En 2001, il a publié une étude historique admirée sur les hauts revenus français au XXe siècle. En 2006, il a contribué à la fondation de l'École d'économie de Paris et en est devenu le premier directeur. Son prestige s'est accru, bien que l'économie de l'inégalité soit restée un peu en retrait sur le plan professionnel. Pendant ce temps, il vit avec la politicienne socialiste Aurélie Filippetti. En 2009, elle l'accuse de violence domestique. Après qu'il se soit excusé, elle a retiré l'accusation - "dans l'intérêt des familles et des enfants", a-t-elle déclaré plus tard. Le procureur général a abandonné toutes les accusations. (Sur cette affaire, l'avocat de Piketty déclare "Le 16 septembre 2009, après une enquête approfondie des accusations, les charges contre Thomas Piketty ont été abandonnées. Le procureur a conclu, après des investigations approfondies, soit que les faits portés à sa connaissance ne pouvaient être interprétés comme un délit, soit qu'il n'y avait pas suffisamment de preuves pour obtenir une condamnation par un tribunal, soit qu'une telle condamnation était hautement improbable"). Piketty, qui a trois filles, est aujourd'hui mariée à l'économiste Julia Cagé
Lorsqu'il a commencé à travailler sur le Capital au XXIe siècle, il avait un avantage sur les auteurs précédents sur l'inégalité : une base de données historique sans précédent sur les impôts, les revenus et la richesse, principalement sur les États-Unis et quelques pays européens. "La principale particularité de ma réflexion est que je peux fonder mes analyses sur des séries de données jusqu'à aujourd'hui", dit-il. En revanche, il remarque avec sympathie que Karl Marx disposait de "données très fines".

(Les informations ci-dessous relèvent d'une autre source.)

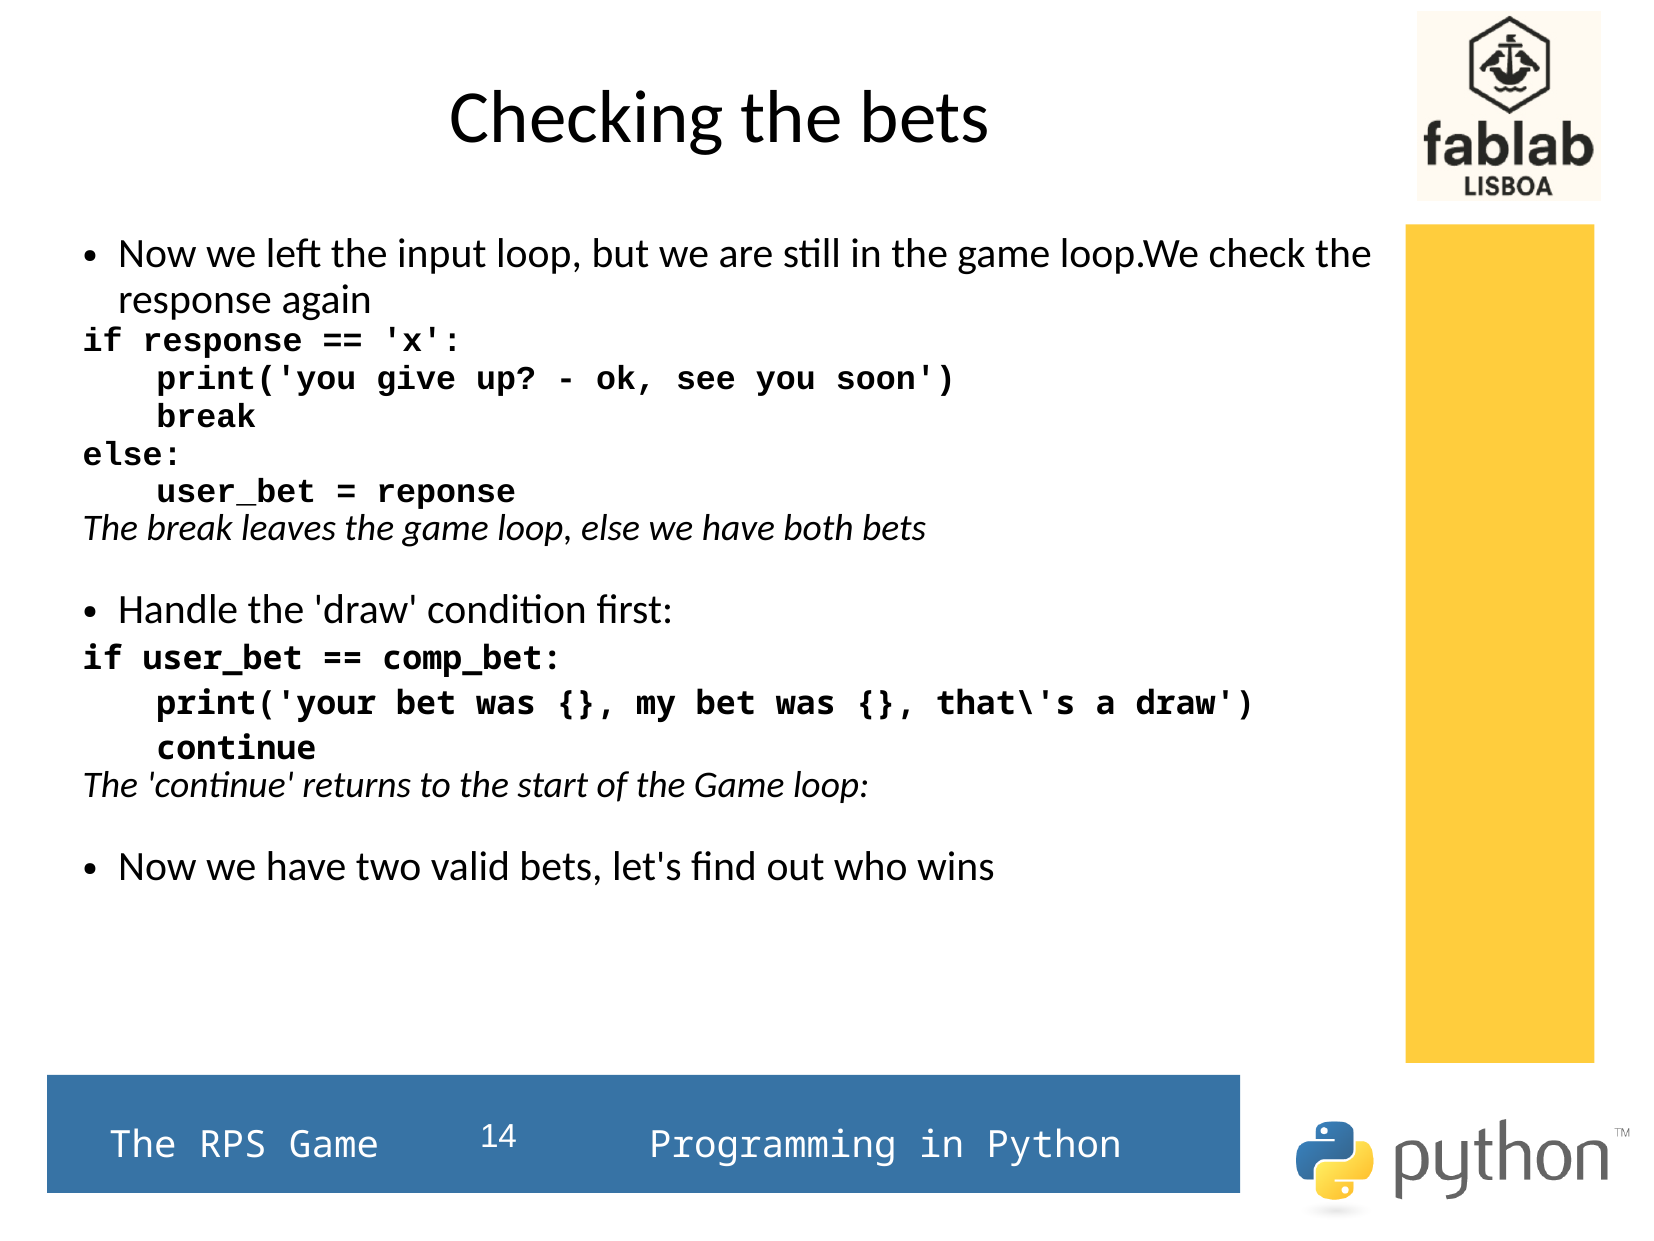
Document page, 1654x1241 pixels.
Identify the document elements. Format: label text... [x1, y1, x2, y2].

text_box The RPS Game Programming in Python [94, 1110, 1182, 1213]
title Checking the bets [82, 49, 1358, 198]
subtitle Now we left the input loop, but we are still in the game loop.We check the response again if response == 'x': print('you give up? - ok, see you soon') break else: user_bet = reponse The break leaves the game loop, else we have both bets Handle the 'draw' condition first: if user_bet == comp_bet: print('your bet was {}, my bet was {}, that\'s a draw') continue The 'continue' returns to the start of the Game loop: Now we have two valid bets, let's find out who wins [82, 236, 1382, 1033]
picture [1240, 1098, 1654, 1241]
picture [1417, 11, 1601, 201]
text_box [47, 1074, 1241, 1193]
text_box [1405, 224, 1595, 1063]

Théorie sur l'économie et le capitalisme
Le capitalisme au XXIe siècle, Piketty a rassemblé ses données pour montrer que le taux de rendement du capital a généralement dépassé le taux de croissance économique. Cela signifie que les propriétaires de richesses s'enrichiront de plus en plus par rapport aux revenus ordinaires, à moins que des chocs extraordinaires ou des impôts élevés ne détruisent la richesse.

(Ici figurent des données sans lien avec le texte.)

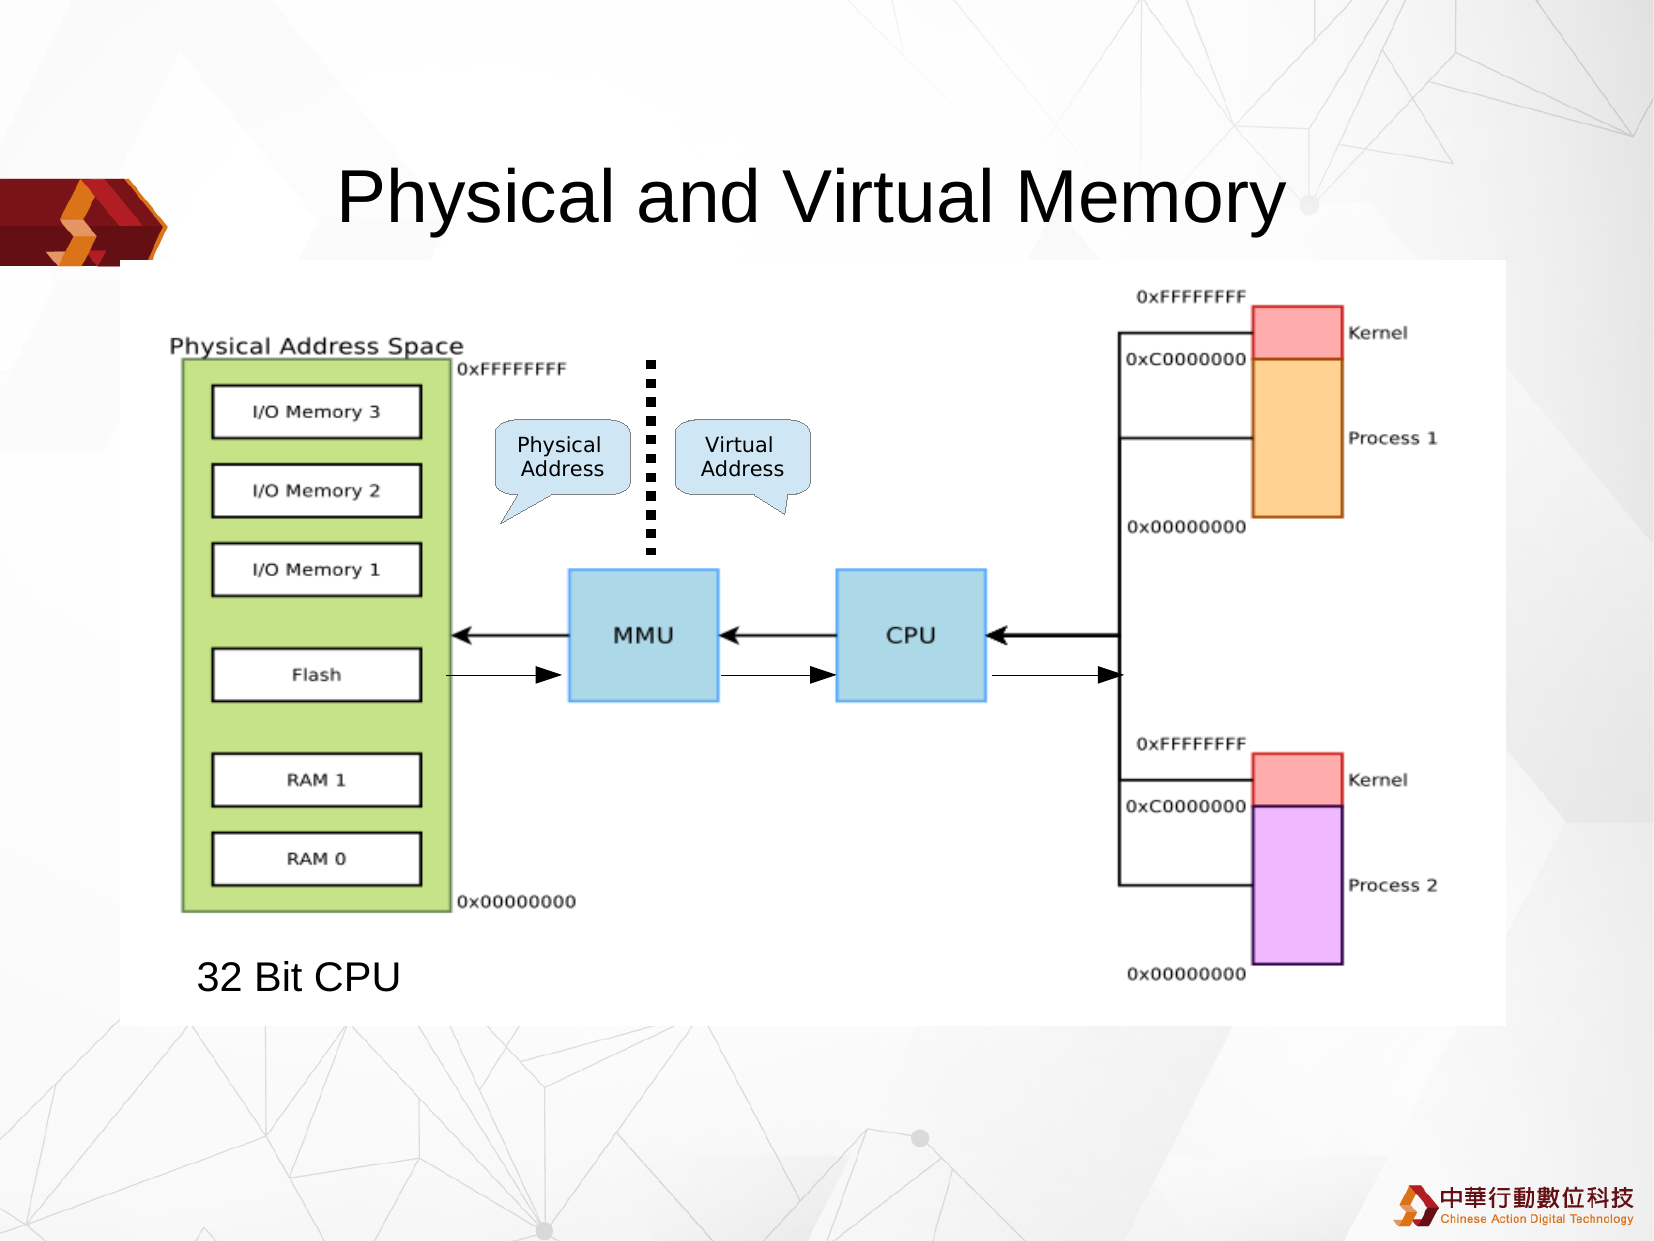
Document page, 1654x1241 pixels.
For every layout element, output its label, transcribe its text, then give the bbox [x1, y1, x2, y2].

Les chocs et les impôts expliquent la seule période d'égalité relative dans l'histoire occidentale, 1914-1980. Les guerres mondiales, les révolutions communistes et l'inflation se sont combinées à des impôts élevés pour décimer les biens des riches. Franklin D. Roosevelt et les partis sociaux-démocrates européens, qui cherchaient désespérément à dissuader les travailleurs de s'engager dans le bolchevisme, ont supervisé une redistribution des richesses aux pauvres. De 1932 à 1980, les taux marginaux supérieurs d'imposition sur le revenu étaient en moyenne de 81 % aux États-Unis et de 89 % en Grande-Bretagne, a calculé Piketty. Les riches Américains payaient également des impôts d'État sur le revenu, et des droits de succession plus élevés que les riches Européens.
Mais à partir de 1980, Reagan, Thatcher et leurs acolytes, ainsi que les régimes post-communistes de l'ex-URSS et de la Chine, ont rétabli la tendance à l'inégalité. Selon Stabile, dans la plupart des pays, cette tendance s'est arrêtée vers 2000. Cependant, l'inégalité n'est devenue un point urgent de l'agenda politique qu'après la crise financière de 2008, lorsque la colère a augmenté autour du "1%" (un concept largement popularisé par Piketty).
Le capital au XXIe siècle a parlé de la rage d'après-crise. L'écriture de Piketty était engageante, claire et parsemée de vignettes sur la richesse historique de Balzac et Jane Austen. Improbable, elle a atteint la première place de la liste des best-sellers du New York Times. (Pourtant, tout le monde n'a pas réussi à s'en sortir. Jordan Ellenberg, mathématicien à l'Université du Wisconsin, a montré que les cinq passages que les lecteurs ont le plus mis en évidence sur Kindle se trouvaient dans les 26 premières pages du livre).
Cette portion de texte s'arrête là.